(AIM OF THE TASK)
Go through the entries below and retype them exactly, omitting each picture.

(Extracted data entries)
*** Begin section ***

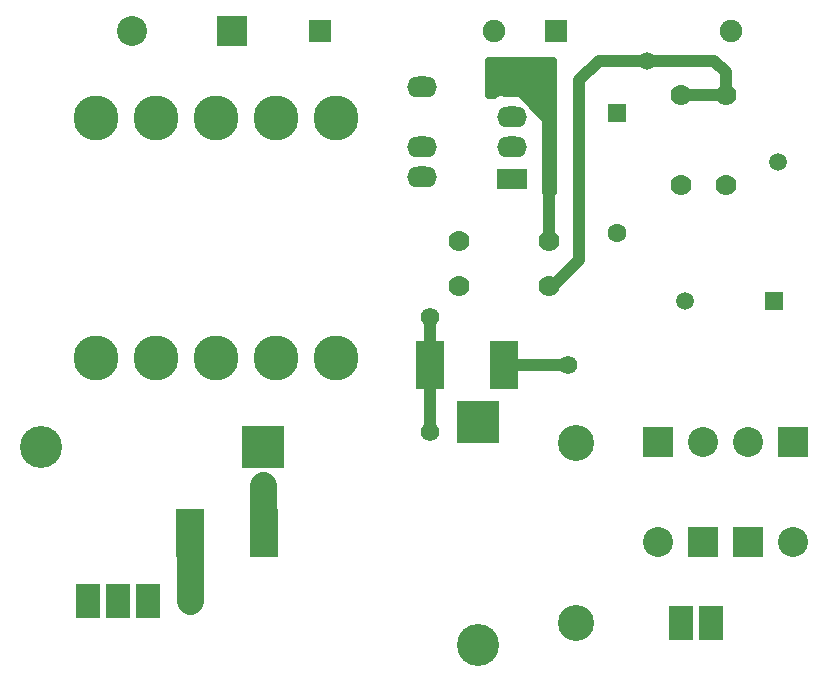
<source format=gbr>
G04 DipTrace 4.1.2.0*
G04 SyedTop.gbr*
%MOIN*%
G04 #@! TF.FileFunction,Copper,L1,Top*
G04 #@! TF.Part,Single*
G04 #@! TA.AperFunction,Conductor*
%ADD13C,0.04*%
%ADD16C,0.09*%
G04 #@! TA.AperFunction,CopperBalancing*
%ADD17C,0.025*%
G04 #@! TA.AperFunction,ComponentPad*
%ADD18R,0.059055X0.059055*%
%ADD19C,0.059055*%
%ADD20R,0.09252X0.161417*%
G04 #@! TA.AperFunction,ComponentPad*
%ADD21C,0.062992*%
%ADD22R,0.062992X0.062992*%
%ADD23R,0.14X0.14*%
%ADD24C,0.14*%
%ADD25R,0.075X0.075*%
%ADD26C,0.075*%
%ADD27R,0.1X0.1*%
%ADD28C,0.1*%
%ADD29C,0.12*%
%ADD30R,0.07874X0.11811*%
%ADD31C,0.059055*%
%ADD32C,0.07*%
%ADD33C,0.07*%
%ADD34C,0.15*%
%ADD35R,0.1X0.07*%
%ADD36O,0.1X0.07*%
G04 #@! TA.AperFunction,ViaPad*
%ADD37C,0.062*%
%FSLAX26Y26*%
G04*
G70*
G90*
G75*
G01*
G04 Top*
%LPD*%
X1798031Y-1287500D2*
G54D13*
X2012500D1*
X751969Y-2075000D2*
G54D16*
Y-1850000D1*
X1551969Y-1287500D2*
G54D13*
Y-1126969D1*
Y-1287500D2*
Y-1510531D1*
X1950000Y-875000D2*
Y-472348D1*
X1840148Y-362496D1*
X1824996D1*
X2387500Y-387500D2*
X2537500D1*
X1950000Y-1025000D2*
X1962500D1*
X2050000Y-937500D1*
Y-340000D1*
X2115000Y-275000D1*
X2275000D1*
X2500000D1*
X2537500Y-312500D1*
Y-387500D1*
X2275000Y-275000D2*
D3*
X998031Y-1850000D2*
G54D16*
X995866Y-1689469D1*
G54D37*
X2012500Y-1287500D3*
X751969Y-2075000D3*
X1551969Y-1126969D3*
Y-1510531D3*
X995866Y-1689469D3*
X1752509Y-299869D2*
G54D17*
X1959997D1*
X1752509Y-324738D2*
X1959997D1*
X1752509Y-349606D2*
X1959997D1*
X1752509Y-374475D2*
X1959997D1*
X1905125Y-399344D2*
X1959997D1*
X1923785Y-424213D2*
X1959997D1*
X1940004Y-449081D2*
X1959997D1*
X1940004Y-473950D2*
X1959997D1*
X1940004Y-498819D2*
X1959997D1*
X1940004Y-523688D2*
X1959997D1*
X1940004Y-548556D2*
X1959997D1*
X1940004Y-573425D2*
X1959997D1*
X1940004Y-598294D2*
X1959997D1*
X1940004Y-623163D2*
X1959997D1*
X1940004Y-648031D2*
X1959997D1*
X1940004Y-672900D2*
X1959997D1*
X1940004Y-697769D2*
X1959997D1*
X1893692Y-389143D2*
X1887500Y-387500D1*
X1885867Y-387504D1*
X1883871Y-386213D1*
X1875684Y-382056D1*
X1867108Y-378776D1*
X1858236Y-376407D1*
X1849167Y-374975D1*
X1839997Y-374496D1*
X1809127Y-374501D1*
X1799963Y-375071D1*
X1790908Y-376593D1*
X1782060Y-379050D1*
X1773517Y-382415D1*
X1765371Y-386652D1*
X1764092Y-387499D1*
X1750000Y-387493D1*
X1749995Y-275000D1*
X1962500Y-274997D1*
X1962499Y-712500D1*
X1937500Y-712508D1*
Y-450009D1*
X1937402Y-448433D1*
X1935000Y-442500D1*
X1897505Y-392507D1*
X1893692Y-389143D1*
G54D18*
X2697638Y-1074997D3*
G54D19*
X2402362Y-1075003D3*
G54D20*
X998031Y-1850000D3*
X751969D3*
X1551969Y-1287500D3*
X1798031D3*
G54D21*
X2175000Y-850000D3*
G54D22*
Y-450000D3*
G54D23*
X1712500Y-1479213D3*
G54D24*
Y-2220945D3*
G54D25*
X1971161Y-175000D3*
G54D26*
X2553839D3*
G54D25*
X1183661Y-175009D3*
G54D26*
X1766339Y-174991D3*
G54D27*
X892520Y-175000D3*
G54D28*
X557480D3*
G54D23*
X995866Y-1562500D3*
G54D24*
X254134D3*
G54D27*
X2312500Y-1544980D3*
G54D28*
Y-1880020D3*
G54D27*
X2462500D3*
G54D28*
Y-1544980D3*
G54D27*
X2612500Y-1880020D3*
G54D28*
Y-1544980D3*
G54D27*
X2762500D3*
G54D28*
Y-1880020D3*
G54D29*
X2037500Y-2150000D3*
Y-1550000D3*
G54D30*
X2487500Y-2150000D3*
X2387500D3*
X612500Y-2075000D3*
X512500D3*
X412500D3*
G54D31*
X2275000Y-275000D3*
X2712500Y-612500D3*
G54D32*
X1650000Y-875000D3*
G54D33*
X1950000D3*
G54D32*
X1650000Y-1025000D3*
G54D33*
X1950000D3*
G54D32*
X2387500Y-387500D3*
G54D33*
Y-687500D3*
G54D32*
X2537500Y-387500D3*
G54D33*
Y-687500D3*
G54D34*
X837500Y-1265945D3*
X637500Y-465945D3*
X437500Y-1265945D3*
X637500D3*
X437500Y-465945D3*
X837500D3*
X1037500D3*
X1237500D3*
X1037500Y-1265945D3*
X1237500D3*
G54D35*
X1825003Y-667497D3*
G54D36*
X1825001Y-562497D3*
X1824997Y-362497D3*
X1524997Y-362503D3*
X1824999Y-462497D3*
X1525001Y-562503D3*
X1525003Y-662503D3*
M02*

</source>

*** End section ***

(WRITTEN RESPONSE)
<source format=gbr>
G04 DipTrace 4.1.2.0*
G04 SyedTop.gbr*
%MOIN*%
G04 #@! TF.FileFunction,Copper,L1,Top*
G04 #@! TF.Part,Single*
G04 #@! TA.AperFunction,Conductor*
%ADD13C,0.04*%
%ADD16C,0.09*%
G04 #@! TA.AperFunction,CopperBalancing*
%ADD17C,0.025*%
G04 #@! TA.AperFunction,ComponentPad*
%ADD18R,0.059055X0.059055*%
%ADD19C,0.059055*%
%ADD20R,0.09252X0.161417*%
G04 #@! TA.AperFunction,ComponentPad*
%ADD21C,0.062992*%
%ADD22R,0.062992X0.062992*%
%ADD23R,0.14X0.14*%
%ADD24C,0.14*%
%ADD25R,0.075X0.075*%
%ADD26C,0.075*%
%ADD27R,0.1X0.1*%
%ADD28C,0.1*%
%ADD29C,0.12*%
%ADD30R,0.07874X0.11811*%
%ADD31C,0.059055*%
%ADD32C,0.07*%
%ADD33C,0.07*%
%ADD34C,0.15*%
%ADD35R,0.1X0.07*%
%ADD36O,0.1X0.07*%
G04 #@! TA.AperFunction,ViaPad*
%ADD37C,0.062*%
%FSLAX26Y26*%
G04*
G70*
G90*
G75*
G01*
G04 Top*
%LPD*%
X1798031Y-1287500D2*
G54D13*
X2012500D1*
X751969Y-2075000D2*
G54D16*
Y-1850000D1*
X1551969Y-1287500D2*
G54D13*
Y-1126969D1*
Y-1287500D2*
Y-1510531D1*
X1950000Y-875000D2*
Y-472348D1*
X1840148Y-362496D1*
X1824996D1*
X2387500Y-387500D2*
X2537500D1*
X1950000Y-1025000D2*
X1962500D1*
X2050000Y-937500D1*
Y-340000D1*
X2115000Y-275000D1*
X2275000D1*
X2500000D1*
X2537500Y-312500D1*
Y-387500D1*
X2275000Y-275000D2*
D3*
X998031Y-1850000D2*
G54D16*
X995866Y-1689469D1*
G54D37*
X2012500Y-1287500D3*
X751969Y-2075000D3*
X1551969Y-1126969D3*
Y-1510531D3*
X995866Y-1689469D3*
X1752509Y-299869D2*
G54D17*
X1959997D1*
X1752509Y-324738D2*
X1959997D1*
X1752509Y-349606D2*
X1959997D1*
X1752509Y-374475D2*
X1959997D1*
X1905125Y-399344D2*
X1959997D1*
X1923785Y-424213D2*
X1959997D1*
X1940004Y-449081D2*
X1959997D1*
X1940004Y-473950D2*
X1959997D1*
X1940004Y-498819D2*
X1959997D1*
X1940004Y-523688D2*
X1959997D1*
X1940004Y-548556D2*
X1959997D1*
X1940004Y-573425D2*
X1959997D1*
X1940004Y-598294D2*
X1959997D1*
X1940004Y-623163D2*
X1959997D1*
X1940004Y-648031D2*
X1959997D1*
X1940004Y-672900D2*
X1959997D1*
X1940004Y-697769D2*
X1959997D1*
X1893692Y-389143D2*
X1887500Y-387500D1*
X1885867Y-387504D1*
X1883871Y-386213D1*
X1875684Y-382056D1*
X1867108Y-378776D1*
X1858236Y-376407D1*
X1849167Y-374975D1*
X1839997Y-374496D1*
X1809127Y-374501D1*
X1799963Y-375071D1*
X1790908Y-376593D1*
X1782060Y-379050D1*
X1773517Y-382415D1*
X1765371Y-386652D1*
X1764092Y-387499D1*
X1750000Y-387493D1*
X1749995Y-275000D1*
X1962500Y-274997D1*
X1962499Y-712500D1*
X1937500Y-712508D1*
Y-450009D1*
X1937402Y-448433D1*
X1935000Y-442500D1*
X1897505Y-392507D1*
X1893692Y-389143D1*
G54D18*
X2697638Y-1074997D3*
G54D19*
X2402362Y-1075003D3*
G54D20*
X998031Y-1850000D3*
X751969D3*
X1551969Y-1287500D3*
X1798031D3*
G54D21*
X2175000Y-850000D3*
G54D22*
Y-450000D3*
G54D23*
X1712500Y-1479213D3*
G54D24*
Y-2220945D3*
G54D25*
X1971161Y-175000D3*
G54D26*
X2553839D3*
G54D25*
X1183661Y-175009D3*
G54D26*
X1766339Y-174991D3*
G54D27*
X892520Y-175000D3*
G54D28*
X557480D3*
G54D23*
X995866Y-1562500D3*
G54D24*
X254134D3*
G54D27*
X2312500Y-1544980D3*
G54D28*
Y-1880020D3*
G54D27*
X2462500D3*
G54D28*
Y-1544980D3*
G54D27*
X2612500Y-1880020D3*
G54D28*
Y-1544980D3*
G54D27*
X2762500D3*
G54D28*
Y-1880020D3*
G54D29*
X2037500Y-2150000D3*
Y-1550000D3*
G54D30*
X2487500Y-2150000D3*
X2387500D3*
X612500Y-2075000D3*
X512500D3*
X412500D3*
G54D31*
X2275000Y-275000D3*
X2712500Y-612500D3*
G54D32*
X1650000Y-875000D3*
G54D33*
X1950000D3*
G54D32*
X1650000Y-1025000D3*
G54D33*
X1950000D3*
G54D32*
X2387500Y-387500D3*
G54D33*
Y-687500D3*
G54D32*
X2537500Y-387500D3*
G54D33*
Y-687500D3*
G54D34*
X837500Y-1265945D3*
X637500Y-465945D3*
X437500Y-1265945D3*
X637500D3*
X437500Y-465945D3*
X837500D3*
X1037500D3*
X1237500D3*
X1037500Y-1265945D3*
X1237500D3*
G54D35*
X1825003Y-667497D3*
G54D36*
X1825001Y-562497D3*
X1824997Y-362497D3*
X1524997Y-362503D3*
X1824999Y-462497D3*
X1525001Y-562503D3*
X1525003Y-662503D3*
M02*

</source>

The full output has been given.